Distrust of joy is usually less intense than our common distrust and dread of depression, fear, or anger. However, I suggest that even these negative emotions need to be trusted. They guide the little boat of our personality through strange and dangerous seas--albeit with occasional inaccuracy, unpredictability, and inefficiency--yet, emotions as a whole keep our lives afloat.

A root question about existence might be "Are we safe?" And if we are, a secondary question would be "Can we have emotions without distrusting them?" My own intuition persuades me that we are ultimately and completely safe.
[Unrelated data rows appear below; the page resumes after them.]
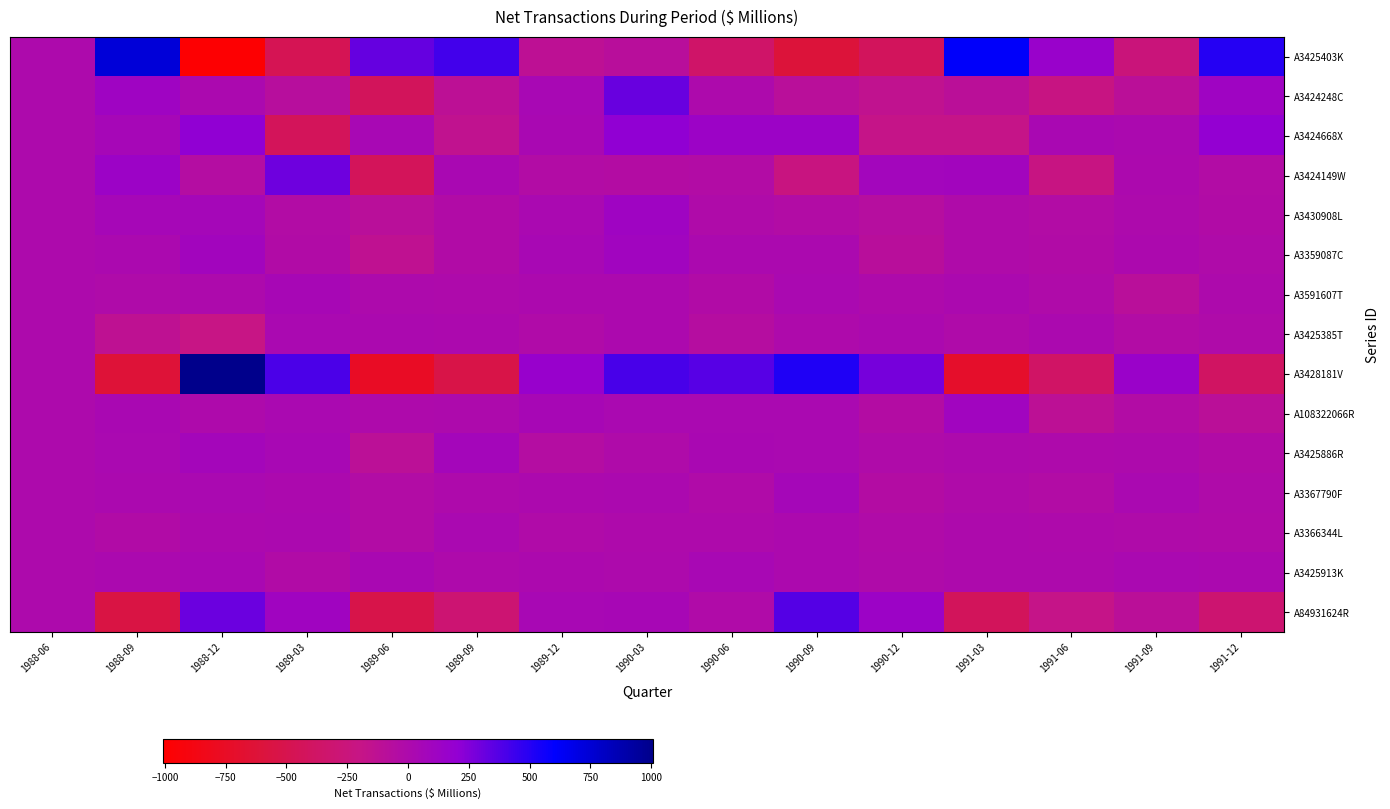

List the series in order of their peak value, highest first.

A3428181V, A3425403K, A84931624R, A3424248C, A3424149W, A3424668X, A3430908L, A3359087C, A108322066R, A3425886R, A3367790F, A3591607T, A3425913K, A3366344L, A3425385T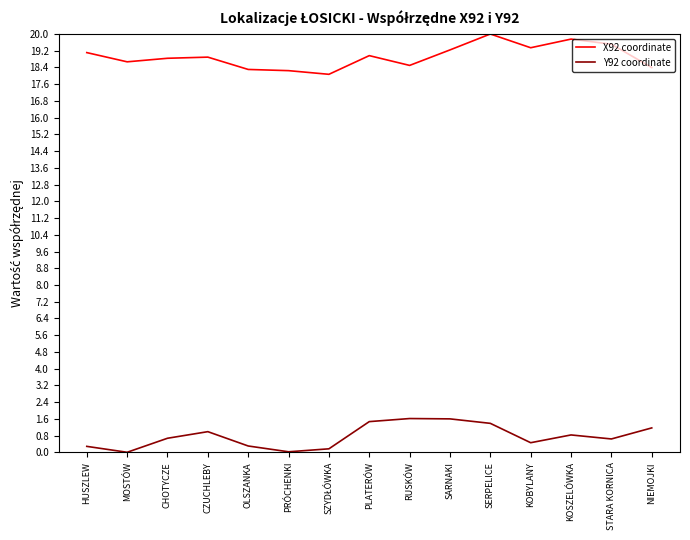

Read the X92 coordinate value at MOSTÓW.

18.7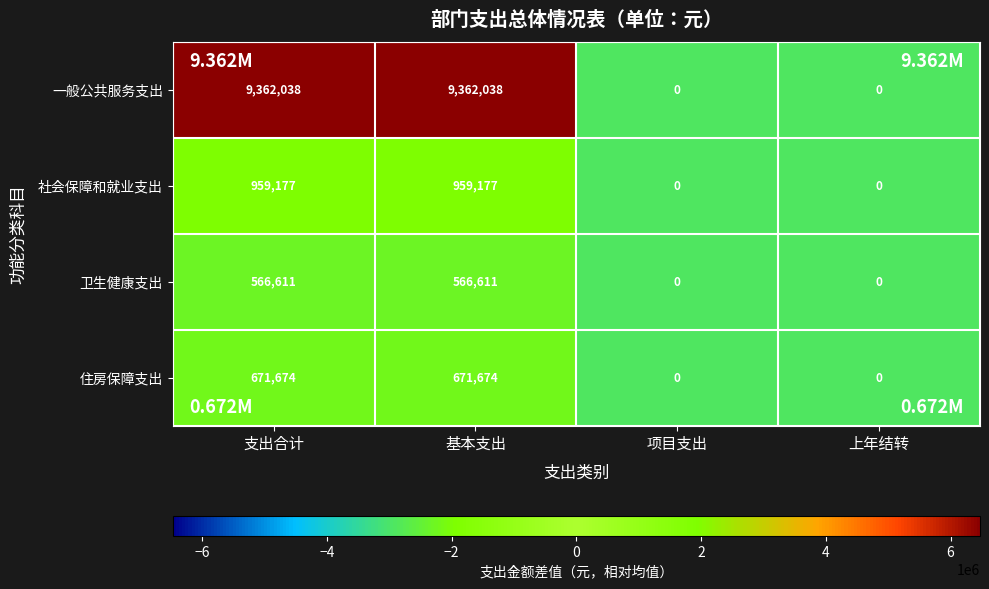

Read the 一般公共服务支出 value at 支出合计, to the nearest 10.

9362040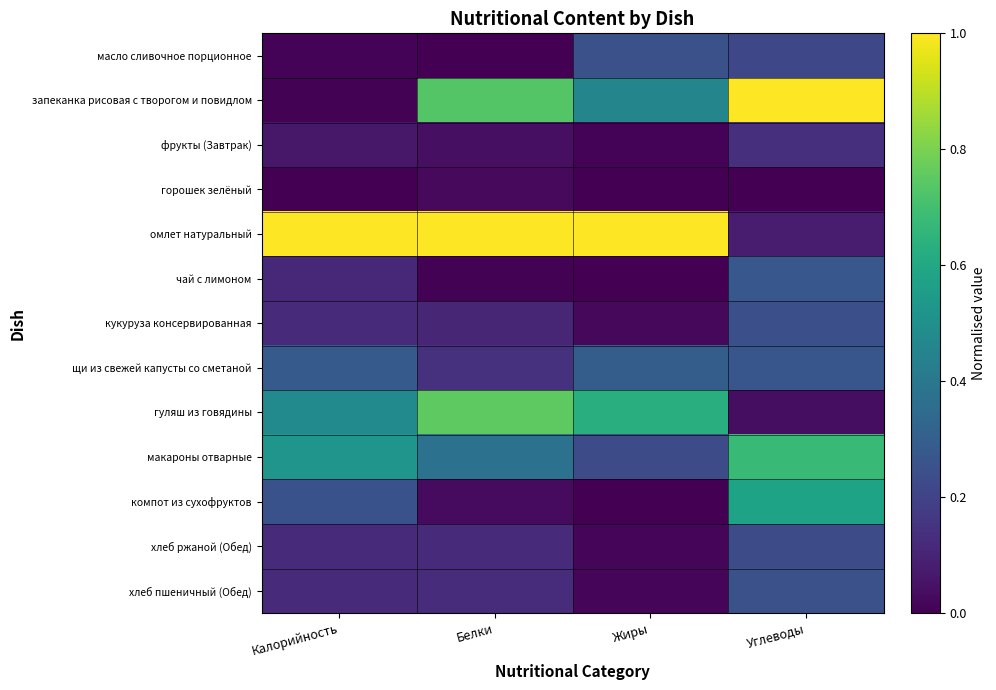

Which series changed the most between Жиры and Углеводы?

омлет натуральный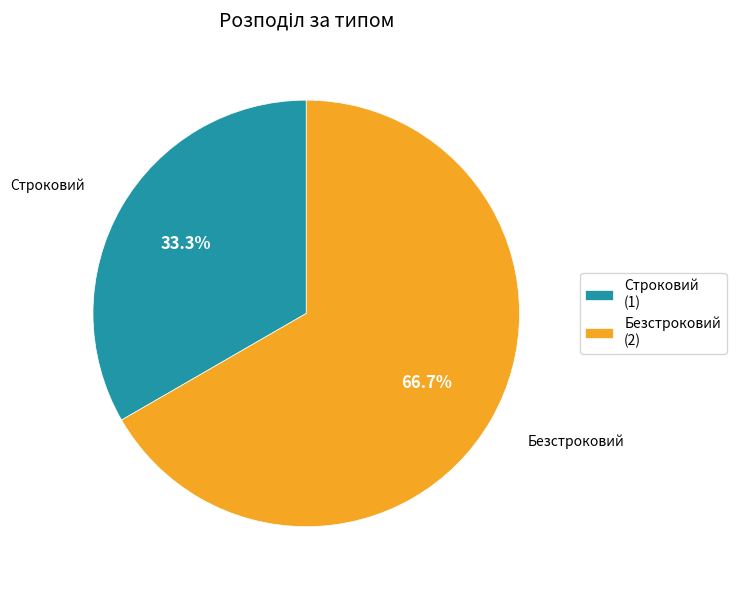

What percentage is the Строковий slice, to the nearest percent?

33%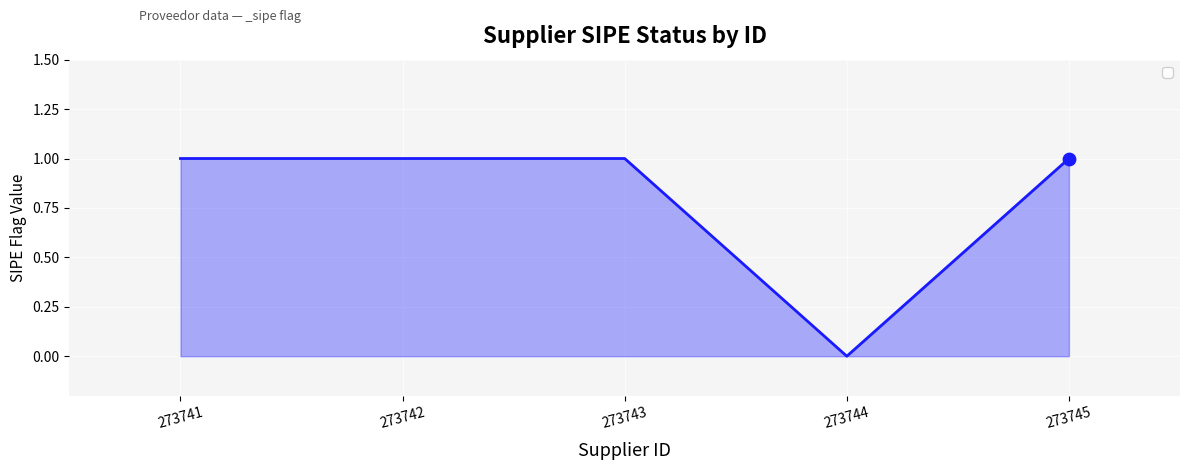

What is the change in value from 273743 to 273744?

-1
We seem to be held close to the breast and beating heart of a Benevolence that is concealed in, yet revealed by, every emotion we have--of whatever quality. My body may be destroyed in an accident, or I may die from a slow disease or some other awfulness, but my emotions remain emblems and conduits of a mysterious underlying safety.

Animated mannikins we are not. Our bodies seem rather like the outer garment of something infinite. Robots and mannikins, for example, don't go innerly moist in the presence of tears shed, whereas any human facial expression goes all the way down to the fathomless Root of our safety. As humans, not robots, we are able to reach for a life of joy, and find it. Yes, subsequent events may cause a plunge into introspection or sorrow--but then we work with and through those emotions, gaining strength and wisdom as we reach again for a state of joy. In the gamut is the glory; in the reaching is the teaching.

There are some, perhaps many, who (whether by nature or from having been "burned") choose to stand back from their emotions as being untrustworthy or dangerous. They might agree that emotions are necessary to help us manage our lives, but to them, emotions feel too murky and uncontrollable. To those people I would suggest, without proof, that safety at our deepest level is a universal spiritual "given." Many contexts and degrees of safety are possible, but I can imagine nothing--not death, demons, nor my own stupidity--nothing which could take away my essence, snuff out that spark which somehow wears my body and personality like an overcoat, and which will later cast them aside when they are worn out.

Something in you and me is here to stay. The here and the now will never not be. In us, and as us, the enduring "spark that we are" never becomes less alive nor less evolved, but gradually and patiently through the eons accumulates awareness through experience. I make these assertions on no authority except my heart, but I invite your heart to weigh them as working hypotheses.

When we are upset or depressed or threatened or confused, we don't "feel" safe--but that illusion later subsides, whereupon we again may grow to feel safely held in the arms of Mother Everything--in a safety not physical or emotional, but an inestimably profound "soul safety."

If we could only feel the spiritual safety beneath our emotions, then we might also feel safe when they swirl within us. Emotions are the windstorms of who we are, and not inconvenient slush or guck to wade through until we "get better" or "get there." Emotions, like winds, may bring us the aroma of flowers or the stench of sewers. They may bring heavy, depressing rains as well as new growth. But for us to detach from our emotions would be like excising our heart.

Through emotions a mysterious instructional force talks to us right where we live. No enemy is this force--it is none other than our infinite Friend.